|Date(s):||1925 to 1935|
|Location(s):||Wayne, Michigan | Clearfield, Pennsylvania|
|Tag(s):||Unemployment, The Great Depression, World War I, Garden|
|Course:||“Environmental History in Detroit,” University of Michigan|
Just before World War I, John Balowich just barely avoided conscription into the Russian army by being sponsored to the US by his brothers. Beginning work in the coal mines in DuBois, PA, John faced dire circumstances both down in the mines and above ground: whatever wages he earned were owed to the company store for sustenance before he even resurfaced with his pay. Given an opportunity to escape the mines, John moved to Detroit as an auto factory worker, promised a "magnificent sum of $5 a day." Leading up to the Depression, as auto company layoffs and changeovers began, John harbored dreams of staring a grocery store, a dream to which he came one step closer when he began renting a candy shop on Hanson and Cicotte. Shortly after, John was finally able to take up renting a "grocery-butcher shop with living quarters," fulfilling his dream. Working from 6:45 AM to 9:45 PM, John loved every moment and created a "village meeting place" equipped with the only telephone in the area. John even began extending credit to local patrons and ended every transaction with "a little schnapps" and a candy bar for each of the men's children. John was happy, and "everyone was happy," until rationing and shortages brought on by the Second World War forced him to close the store and return to factory work. Though John never fully regained the losses from the outstanding credit, John remained "happy and optimistic" since he had "achieved his dream, lived a good life, and loved his country with a passion."
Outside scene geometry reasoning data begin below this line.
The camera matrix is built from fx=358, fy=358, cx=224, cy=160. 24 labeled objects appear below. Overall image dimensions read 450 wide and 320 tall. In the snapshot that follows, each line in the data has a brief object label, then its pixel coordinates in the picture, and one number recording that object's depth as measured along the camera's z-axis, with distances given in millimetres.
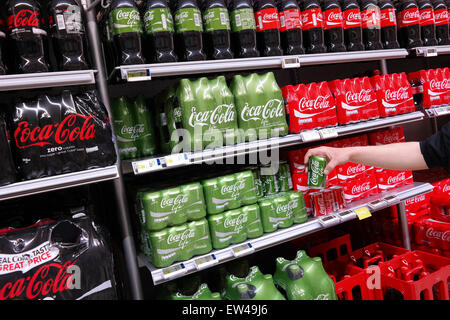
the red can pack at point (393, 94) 2525
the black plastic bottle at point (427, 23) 2779
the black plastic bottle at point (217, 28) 2035
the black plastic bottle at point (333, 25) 2406
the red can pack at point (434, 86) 2705
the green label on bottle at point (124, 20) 1812
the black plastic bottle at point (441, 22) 2863
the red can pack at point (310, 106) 2232
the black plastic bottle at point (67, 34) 1670
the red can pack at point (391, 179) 2600
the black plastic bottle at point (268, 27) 2186
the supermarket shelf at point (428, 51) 2662
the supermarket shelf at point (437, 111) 2635
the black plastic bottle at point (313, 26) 2326
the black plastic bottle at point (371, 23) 2557
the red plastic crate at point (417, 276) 2168
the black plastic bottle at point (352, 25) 2484
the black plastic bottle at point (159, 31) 1884
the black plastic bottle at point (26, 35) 1594
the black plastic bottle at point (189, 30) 1962
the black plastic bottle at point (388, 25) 2596
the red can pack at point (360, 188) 2477
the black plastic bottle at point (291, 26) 2258
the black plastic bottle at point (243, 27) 2115
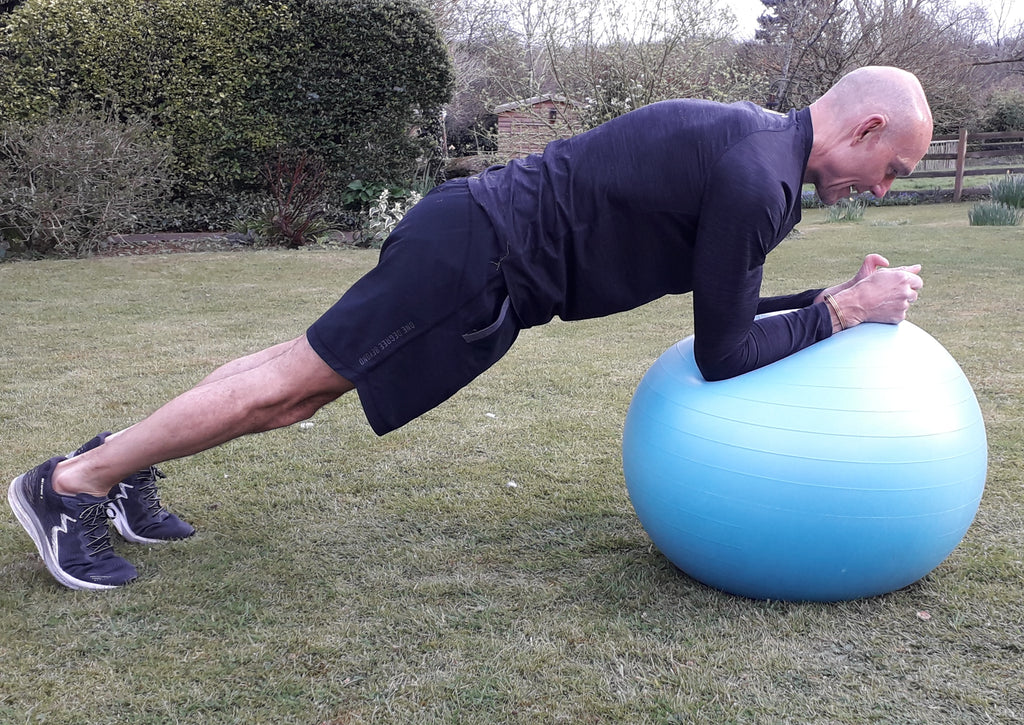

John's fierce optimism and devotion to his community was characteristic of the time period as Sidney Fine writes in his biography of Frank Murphy. He describes the "widespread belief in the United States before 1929 that a person who wished to work could find employment," a sentiment that is exhibited by John's dreams to leave a steady position and risk opening his own store. Frank Murphy, the mayor of Detroit leading up to and during the Great Depression, believed that citizens of Detroit should expect that their government should aid those in distress due to unemployment, stating that "no one in this great city of plenty...must be allowed to go hungry, or cold, or unhoused, or unclothed." This belief led Murphy to start the Mayor's Unemployment Committee (MUC) to help to address issues of unemployement by sharing the importance of the issue with the whole community and framing the issue in a new light. MUC went on to establish several new programs, once of which was the Detroit thrift-gardens, a program that echoed the work of Hazen Pingree and his "potato patches." In addition to providing much-needed food to the unemployed, Murphy believed that "the psychological effect of idleness of large groups of our people...[is] dangerous to the safety and morale of the country" and that the projects could help to cultivate work ethic for the unemployed. Though originally unsuccessful, the project eventually proved to provide work for the unemployed and allowed them to stay mentally and physically fit until they found another job while contributing to the greater community.